Living trees also contribute huge amounts of methane to the atmosphere; estimates range anywhere from 10% to 30% of annual atmospheric methane emissions.
Thank you. I was wondering if anyone was going to post the general facts on plant CO2 and O2 production.
You are correct. I was referring to net effects.
Satire, right?
The book I mentioned was specifically written to refute that theory. In the author’s opinion, with which I agree, it degrades American Indians from humans to a species of wildlife that doesn’t impact the “natural environment” because they are part of it, unlike the rest of us who are somehow “non-natural.”

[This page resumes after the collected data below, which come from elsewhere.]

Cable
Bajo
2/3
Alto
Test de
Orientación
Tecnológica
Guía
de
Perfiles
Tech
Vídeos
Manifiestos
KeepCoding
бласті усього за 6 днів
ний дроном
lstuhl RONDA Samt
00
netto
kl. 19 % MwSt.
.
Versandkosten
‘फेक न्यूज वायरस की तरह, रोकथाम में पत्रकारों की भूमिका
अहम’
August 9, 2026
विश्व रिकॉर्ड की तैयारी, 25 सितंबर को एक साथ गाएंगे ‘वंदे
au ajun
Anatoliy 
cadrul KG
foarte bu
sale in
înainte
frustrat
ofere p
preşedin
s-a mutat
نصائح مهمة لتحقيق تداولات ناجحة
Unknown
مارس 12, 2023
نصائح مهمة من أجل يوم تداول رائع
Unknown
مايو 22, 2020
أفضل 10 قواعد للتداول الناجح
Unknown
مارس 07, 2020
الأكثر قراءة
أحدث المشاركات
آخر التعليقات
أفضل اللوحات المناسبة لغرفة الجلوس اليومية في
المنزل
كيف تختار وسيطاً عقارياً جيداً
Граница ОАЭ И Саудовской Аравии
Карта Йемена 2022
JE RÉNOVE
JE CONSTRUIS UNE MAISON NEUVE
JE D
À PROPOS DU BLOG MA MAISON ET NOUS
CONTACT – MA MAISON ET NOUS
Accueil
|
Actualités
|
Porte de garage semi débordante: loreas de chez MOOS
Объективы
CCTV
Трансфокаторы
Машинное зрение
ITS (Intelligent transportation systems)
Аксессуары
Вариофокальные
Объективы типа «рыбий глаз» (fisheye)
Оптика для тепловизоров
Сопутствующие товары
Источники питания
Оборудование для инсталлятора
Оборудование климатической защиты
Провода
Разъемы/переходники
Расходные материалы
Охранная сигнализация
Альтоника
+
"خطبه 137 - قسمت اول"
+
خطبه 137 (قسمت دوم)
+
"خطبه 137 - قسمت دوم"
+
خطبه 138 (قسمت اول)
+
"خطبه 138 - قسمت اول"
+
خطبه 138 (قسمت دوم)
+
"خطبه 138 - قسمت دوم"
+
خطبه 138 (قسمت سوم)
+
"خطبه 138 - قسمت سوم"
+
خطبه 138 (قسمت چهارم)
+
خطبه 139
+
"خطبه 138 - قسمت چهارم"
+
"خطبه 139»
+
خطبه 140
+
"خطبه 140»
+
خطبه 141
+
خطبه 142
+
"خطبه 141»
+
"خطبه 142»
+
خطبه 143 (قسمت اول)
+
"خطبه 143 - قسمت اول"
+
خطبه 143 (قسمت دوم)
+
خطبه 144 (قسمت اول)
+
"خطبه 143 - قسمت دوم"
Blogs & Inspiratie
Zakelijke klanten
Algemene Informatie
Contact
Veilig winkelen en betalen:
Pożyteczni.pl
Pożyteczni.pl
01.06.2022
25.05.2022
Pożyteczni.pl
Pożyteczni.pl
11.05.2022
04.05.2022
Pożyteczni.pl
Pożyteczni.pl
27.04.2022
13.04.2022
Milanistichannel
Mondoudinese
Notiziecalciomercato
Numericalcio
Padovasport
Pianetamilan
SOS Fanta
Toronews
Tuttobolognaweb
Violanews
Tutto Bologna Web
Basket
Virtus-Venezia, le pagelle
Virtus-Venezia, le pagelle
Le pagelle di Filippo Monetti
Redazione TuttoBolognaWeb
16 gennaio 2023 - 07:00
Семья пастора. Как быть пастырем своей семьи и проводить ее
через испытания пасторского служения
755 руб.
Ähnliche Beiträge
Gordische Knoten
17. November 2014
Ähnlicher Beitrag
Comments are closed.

Dam* those city dwelling, cuneiform writing, farming Sumerians. /s
The author of that article needs a refresher course in math. I have heard there were 5-6 million people living 5,000 years ago. For them to have as much effect on the environment as today’s population, they would have to practice 1,000 times as much deforestation, not 10 times.
Bullshite begets more bullshite.
. . . which there wouldn't have been any of in the first place without "greenhouse gases" (they call it "the greenhouse effect for a reason, ya know!) . . .
They still use slash and burn farming in Mexico and sometimes there is enough smoke in the atmosphere that it is visible in Texas when the wind is right and carries it north.
The earth began warming after the last glacial cycle and, later, from the Younger Dryas, thousand of years before the advent of agriculture. Unfriggingbelieveable.
2 or 3 daya ago I read an aritlce, I think it was a Drudge Headline, where it was announced the Richard Lindzer of MIT was about to publish a study which debunks the CO2 myth once and for all. Been searching but can't find it.